(Records excerpted from a collection)
----
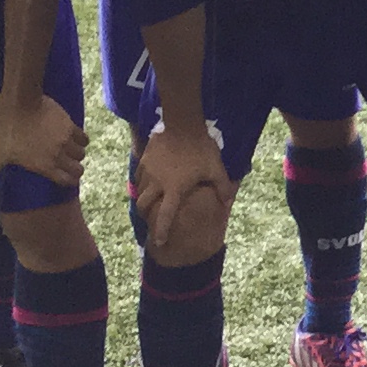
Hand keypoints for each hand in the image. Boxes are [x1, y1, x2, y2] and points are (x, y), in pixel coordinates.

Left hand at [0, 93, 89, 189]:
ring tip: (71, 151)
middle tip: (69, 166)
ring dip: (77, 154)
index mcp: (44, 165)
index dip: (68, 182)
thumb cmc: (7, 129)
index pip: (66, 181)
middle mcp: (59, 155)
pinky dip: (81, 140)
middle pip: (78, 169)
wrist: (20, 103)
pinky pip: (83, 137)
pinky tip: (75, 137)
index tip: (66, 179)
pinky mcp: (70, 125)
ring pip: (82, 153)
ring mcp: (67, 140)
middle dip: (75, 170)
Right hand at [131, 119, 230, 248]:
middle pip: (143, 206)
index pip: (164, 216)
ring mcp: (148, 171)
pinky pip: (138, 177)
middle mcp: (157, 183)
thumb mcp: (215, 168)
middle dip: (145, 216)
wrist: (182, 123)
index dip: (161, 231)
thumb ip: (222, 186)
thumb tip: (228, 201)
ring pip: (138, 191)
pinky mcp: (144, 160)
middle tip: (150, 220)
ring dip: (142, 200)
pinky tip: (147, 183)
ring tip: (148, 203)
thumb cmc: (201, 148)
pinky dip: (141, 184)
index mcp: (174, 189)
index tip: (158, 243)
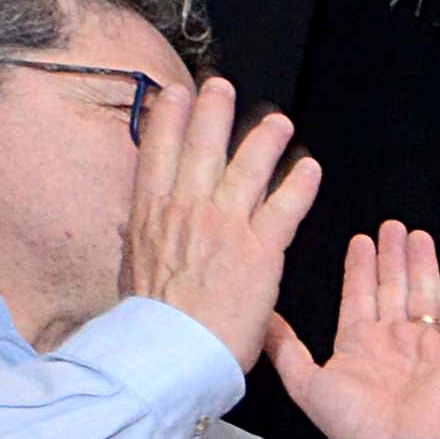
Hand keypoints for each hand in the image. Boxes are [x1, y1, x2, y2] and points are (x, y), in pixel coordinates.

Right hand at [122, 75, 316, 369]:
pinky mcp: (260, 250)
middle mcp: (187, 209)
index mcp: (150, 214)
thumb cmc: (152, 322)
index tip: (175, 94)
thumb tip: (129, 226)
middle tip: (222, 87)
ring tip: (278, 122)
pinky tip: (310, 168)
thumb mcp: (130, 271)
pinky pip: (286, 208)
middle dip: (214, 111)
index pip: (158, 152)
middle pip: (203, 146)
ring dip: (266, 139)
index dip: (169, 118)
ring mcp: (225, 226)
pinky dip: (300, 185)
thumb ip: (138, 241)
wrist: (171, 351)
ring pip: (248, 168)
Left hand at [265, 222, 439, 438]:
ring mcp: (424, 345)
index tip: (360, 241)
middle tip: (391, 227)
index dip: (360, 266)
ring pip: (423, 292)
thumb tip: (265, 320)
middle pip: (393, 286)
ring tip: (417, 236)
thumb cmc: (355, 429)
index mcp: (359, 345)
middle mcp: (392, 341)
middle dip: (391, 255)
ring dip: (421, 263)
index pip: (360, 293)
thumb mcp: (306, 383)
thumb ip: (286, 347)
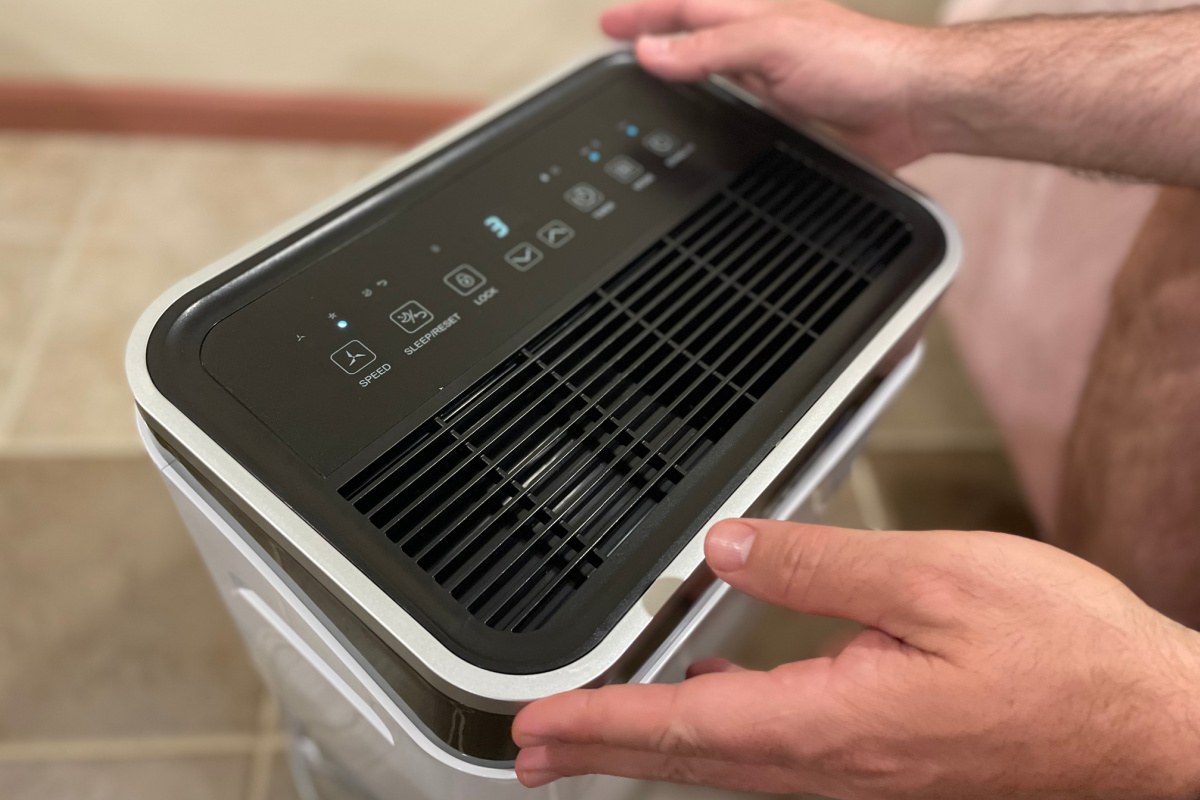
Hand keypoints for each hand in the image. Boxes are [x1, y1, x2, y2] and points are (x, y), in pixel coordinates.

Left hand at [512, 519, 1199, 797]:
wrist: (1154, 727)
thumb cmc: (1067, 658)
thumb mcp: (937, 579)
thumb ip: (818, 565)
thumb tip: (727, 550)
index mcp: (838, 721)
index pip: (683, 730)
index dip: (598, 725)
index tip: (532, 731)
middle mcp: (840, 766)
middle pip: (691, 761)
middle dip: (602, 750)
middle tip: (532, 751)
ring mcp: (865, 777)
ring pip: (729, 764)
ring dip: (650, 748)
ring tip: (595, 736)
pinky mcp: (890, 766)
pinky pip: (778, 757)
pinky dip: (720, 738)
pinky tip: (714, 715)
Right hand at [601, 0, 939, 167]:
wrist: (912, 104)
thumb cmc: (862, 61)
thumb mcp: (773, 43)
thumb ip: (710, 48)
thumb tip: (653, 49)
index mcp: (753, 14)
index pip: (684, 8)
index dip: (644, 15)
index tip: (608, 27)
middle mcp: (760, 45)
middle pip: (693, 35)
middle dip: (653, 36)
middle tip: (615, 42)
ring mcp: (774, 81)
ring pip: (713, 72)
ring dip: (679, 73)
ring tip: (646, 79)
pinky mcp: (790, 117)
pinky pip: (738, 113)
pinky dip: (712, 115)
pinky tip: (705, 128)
----
** WORK INSTRUCTION **
The answer must match the entries above line for line, with the pictures dropped.

** RESPONSE AREA **
Hand keypoints for each hand in the image. Boxes are [x1, y1, x2, y2] and points are (x, y), in pixel coordinates.

Left hand at [0, 93, 89, 189]:
ring tip: (71, 151)
middle tip: (69, 166)
ring dip: (77, 154)
index mcp: (44, 165)
index dip: (68, 182)
thumb cmc: (7, 129)
index pip: (66, 181)
middle mcp: (59, 155)
pinky dip: (81, 140)
middle pip: (78, 169)
wrist: (20, 103)
pinky pip: (83, 137)
pinky tip: (75, 137)
index tip: (66, 179)
pinky mcp: (70, 125)
ring pip: (82, 153)
ring mcp: (67, 140)
middle dip: (75, 170)
Right hand at [131, 119, 230, 248]:
middle pip: (143, 206)
index pip: (164, 216)
ring mcp: (148, 171)
pinky pip: (138, 177)
middle mcp: (157, 183)
thumb mcp: (215, 168)
middle dip: (145, 216)
wrist: (182, 123)
index dip: (161, 231)
thumb ip: (222, 186)
thumb tip: (228, 201)
ring pip: (138, 191)
pinky mcp: (144, 160)
middle tip: (150, 220)
ring dip: (142, 200)
pinky tip: (147, 183)
ring tip: (148, 203)
thumb cmc: (201, 148)
pinky dip: (141, 184)
index mcp: (174, 189)
index tip: (158, 243)
Hand keypoints for each hand in the image. Boxes are [x1, y1, x2, y2] and points are (x, y), in pixel coordinates.

Right hand at [122, 75, 316, 369]:
pinky mcp: (260, 250)
middle mcp: (187, 209)
index mcp: (150, 214)
thumb cmc: (152, 322)
index tip: (175, 94)
thumb tip: (129, 226)
middle tip: (222, 87)
ring tip: (278, 122)
pinky tip: (310, 168)
thumb mcp: (130, 271)
pinky pip: (286, 208)
middle dip: (214, 111)
index pip: (158, 152)
middle pip: (203, 146)
ring dip: (266, 139)
index dip: (169, 118)
ring mcp: (225, 226)
pinky dip: (300, 185)
thumb ip: (138, 241)
wrist: (171, 351)
ring pip: (248, 168)
Left hand at [265, 222, 439, 438]:
ring mcp: (424, 345)
index tip: (360, 241)
middle tip: (391, 227)
index dip: (360, 266)
ring pip: (423, 292)
thumb tip: (265, 320)
middle pip: (393, 286)
ring tip: (417, 236)
thumb cmc: (355, 429)
index mcp: (359, 345)
middle mcp: (392, 341)
middle dip: (391, 255)
ring dip: (421, 263)
index pip: (360, 293)
thumb mcp: (306, 383)
thumb ip: (286, 347)
Hand keypoints for each hand in the image. Boxes are [x1, y1, x2, y2] and points are (x, y), in pixel coordinates.

Left hand at [512, 519, 1199, 797]:
wrist: (1154, 727)
thumb cmc: (1067, 658)
thumb mcp: (937, 579)
thumb ip: (818, 565)
thumb tip: (727, 550)
index mcp: (838, 721)
index pip: (683, 730)
index dip: (598, 725)
index tip: (532, 731)
middle mcp: (840, 766)
middle pip: (691, 761)
middle dip: (602, 750)
middle tip: (532, 751)
ring mcp: (865, 777)
ring pip: (729, 764)
ring dip: (650, 748)
ring tip: (595, 736)
pinky mcp: (890, 766)
pinky pip: (778, 757)
pinky dip: (720, 738)
pinky tip: (714, 715)
Right hand at [601, 0, 939, 167]:
wrist: (912, 104)
thumb cmc: (862, 61)
thumb mcp: (773, 43)
thumb ip: (710, 48)
thumb tip: (653, 49)
index mcp: (753, 14)
index pip: (684, 8)
index dip: (644, 15)
index tip: (608, 27)
middle mcp: (760, 45)
middle pip: (693, 35)
middle dip: (653, 36)
middle tip: (615, 42)
ring mcp: (774, 81)
ring pip: (713, 72)
ring dip: (679, 73)
ring tip: (646, 79)
pinky mcp: (790, 117)
pinky pip: (738, 113)
pinky dip: (712, 115)
pinky tip: (705, 128)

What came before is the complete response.